# Re-Polish



## Pete Mac (Apr 21, 2014)

It's been a while since posting what with Cottage renovation/ move etc. 
I machine polished my Misano Red Mk 2 some three years ago on purchase using my Meguiares D/A polisher together with ultimate compound . It took about 3 days as I remember but the effort was well worth it.
I feel now that a further repolish is now due to erase minor swirls and the odd light scratch etc . So I thought I'd throw the subject open to to gather opinions as to whether it's feesable and safe to go over it again with either the same compound or try Menzerma light as this product has good reviews. 
Any thoughts would be gratefully appreciated.
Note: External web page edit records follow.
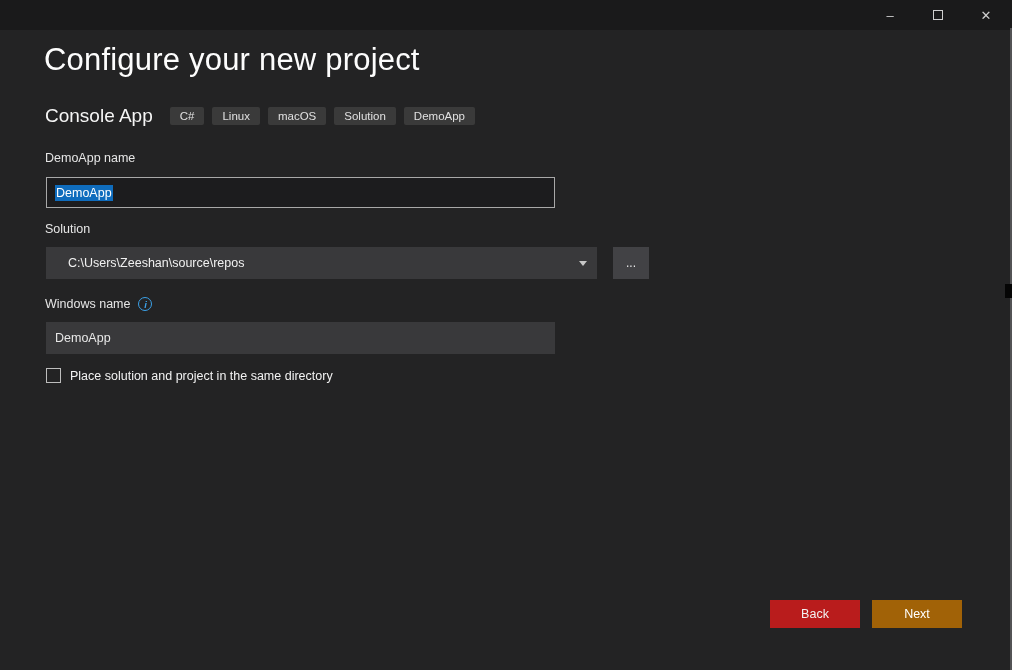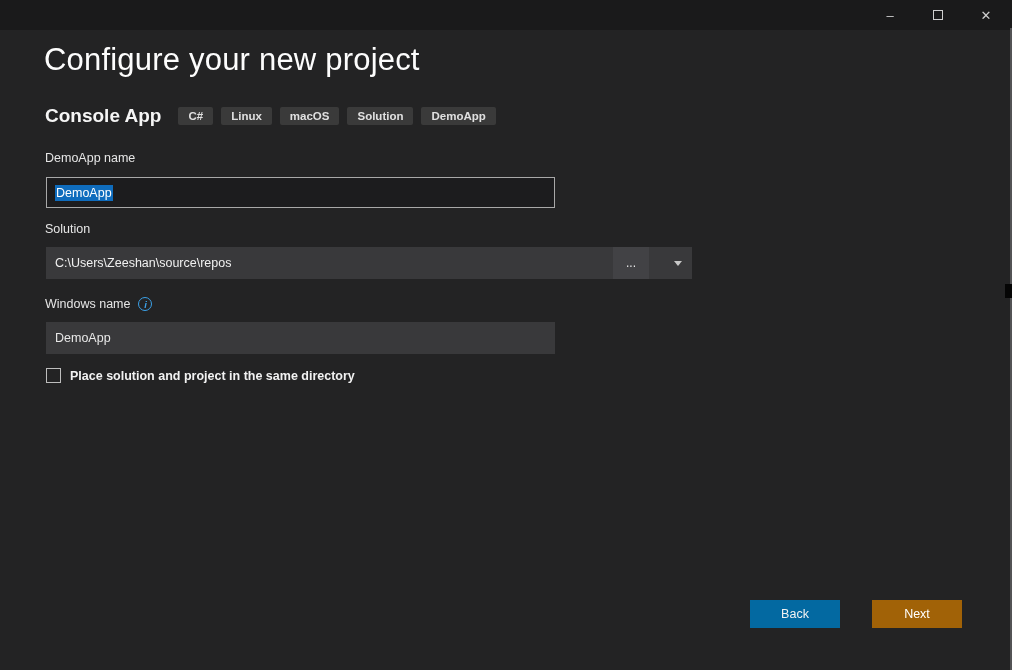--- a/index.html
+++ b/index.html
@@ -30,7 +30,7 @@
   }
 
   
-  .template-row { position: absolute; left: 45px; top: 105px; display: flex; align-items: center; font-weight: bold; }
+  .template-row { position: absolute; left: 45px; top: 105px; display: flex; align-items: center; }
   .template-name { font-size: 19px; color: #f5f5f5; margin-right: 17px; }
   .tag {
     background: #3a3a3a; color: #e0e0e0; font-size: 11.5px;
Thanks in advance[album]


----------



## Jam13 (Jan 14, 2018)

Hi there, you would be best decontaminating car using fallout/clay bar to remove existing polish/wax and any contamination before polishing then and re-apply wax of your choice.

cheers


----------



## drivedetailed (Jun 18, 2018)

It would be safe to use the same again , but you may not need the same level of cut if the swirls are only minor this time around.

I find Menzerna Fast gloss (FG400) to be good in the scenario you have outlined above. It can be used as a one step compound/polish which has a good level of cut and finish/polishing ability. ( With a medium pad )

it should work well as a follow up to the work you have already done. 

Looks well in the pic btw


----------